Dewan Moneter Dibangkitkan, Ekonomi RI Terancam Kembali Primitif

Logo Bank Indonesia.
Sumber :
  • VivaNews/ Nur Farida

VIVA – Pembentukan kembali Dewan Moneter dalam usulan revisi UU Nomor (RUU) 23 Tahun 1999 tentang Bank Indonesia, dinilai sangat berisiko. Sebab, bisa jadi pintu masuk kepentingan politik elit dalam kebijakan Bank Indonesia.

Direktur Political Economy and Policy Studies (PEPS) Anthony Budiawan mencontohkan, masuknya kepentingan politik ke dalam tubuh bank sentral pernah terjadi ketika Dewan Moneter terbentuk pada 1953. 

Berdasarkan fakta empirik, campur tangan politik di tubuh BI justru membuat sektor perekonomian dan politik berantakan. Hal itu tercermin dari inflasi tinggi hingga mencapai 58 persen pada 1998 saat krisis moneter terjadi. Nilai tukar rupiah pun anjlok dari kisaran Rp2.400 menjadi sekitar Rp16 ribu per dolar AS.

Baca juga: Soal Dewan Moneter, Faisal Basri: Pajak Anjlok, Kenapa BI Diobok-obok?

"Kita tahu menko perekonomian sudah ketua umum partai politik. Apakah menteri keuangan steril dari partai politik, itu kami pertanyakan. Kalau tidak steril itu agak susah dan itu pasti ada kepentingan," tutur Anthony dalam diskusi virtual dikutip Minggu 13 September 2020.

Anthony menjelaskan, pemisahan kepentingan politik dalam bank sentral sejatinya sudah menjadi standar internasional. Karena itu ada kekhawatiran, kepentingan politik justru membuat kebijakan BI jadi tidak terarah , seperti membuat kasus dana talangan (bailout) bisa berulang.

"Bagaimana kalau ada perusahaan yang harus bailout, yang seharusnya likuidasi tapi dengan itu (bailout) dia harus minta uang terus (ke BI)," tambahnya.
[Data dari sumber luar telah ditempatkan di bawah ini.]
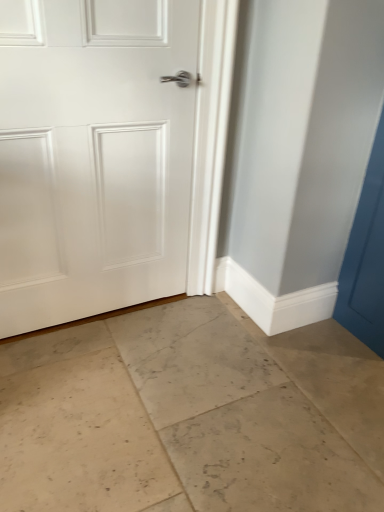
At what (x,y) coordinates should I click in order to perform the action: click on vacant region in front of white matte door at center. Please return your answer as a coordinate pair (x, y). This screenshot has height=512, width=384. Looking at the image, I should click on (96, 391).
Selain itu, lanjut Anthony, usulan pembentukan Dewan Moneter dalam RUU Nomor (RUU) 23 Tahun 1999 tentang Bank Indonesia juga dapat menghancurkan sistem moneter di Indonesia. Apalagi, menteri keuangan pun diberikan kewenangan untuk mengambil keputusan. 
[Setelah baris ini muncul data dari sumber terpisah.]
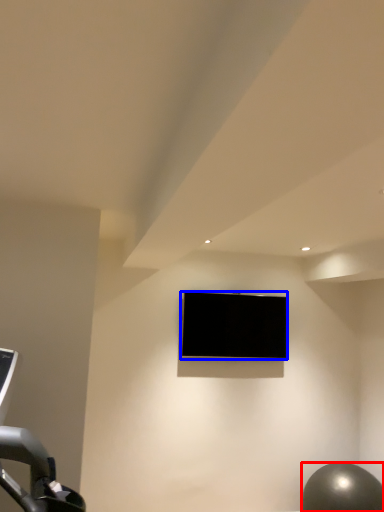
Question: Among these objects, which one is nearest to the camera, ball (highlighted by a red box) or television (highlighted by a blue box)?

Choices:
 (A) ball
 (B) television

Answer: (A)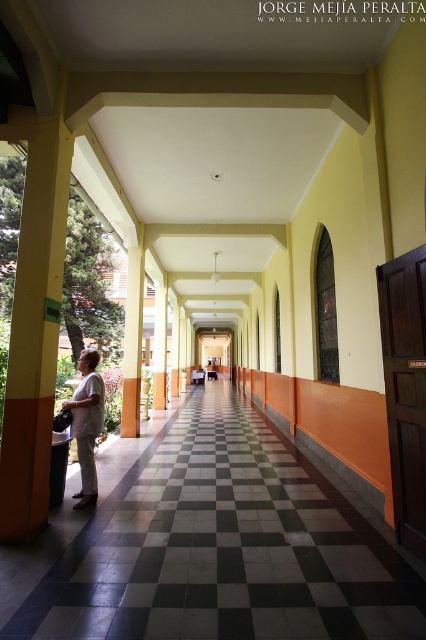
You are standing at the entrance of the corridor and see the white matte shirt at center and the orange matte pillar at center. Which object is closer to you?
Dalam RUU BI yang disampaikan Badan Legislatif DPR, Dewan Moneter terdiri dari Menteri Keuangan, satu orang menteri yang membidangi perekonomian, gubernur BI, deputi gubernur senior BI, dan ketua Dewan Komisioner Otoritas Jasa Keuangan.

Susunan anggota tersebut menurutnya, serupa dengan Dewan Moneter pada masa Orde Lama dan Orde Baru. Kala itu, keberadaan Dewan Moneter tersebut, justru memperburuk kondisi ekonomi.

"Kemudian COVID-19 datang fiskal bangkrut, tapi yang diutak-atik adalah moneter dibentuk lagi Dewan Moneter. Ini kita kembali jadi primitif lagi," ungkapnya.

Head of Research Data Indonesia, Herry Gunawan mengungkapkan hal senada. dia menilai itu bisa merusak independensi BI selaku bank sentral.

Menurutnya, apabila BI di bawah menkeu nanti akan berujung pada intervensi DPR. Padahal saat ini BI memiliki independensi tanpa intervensi dari pemerintah ataupun DPR. 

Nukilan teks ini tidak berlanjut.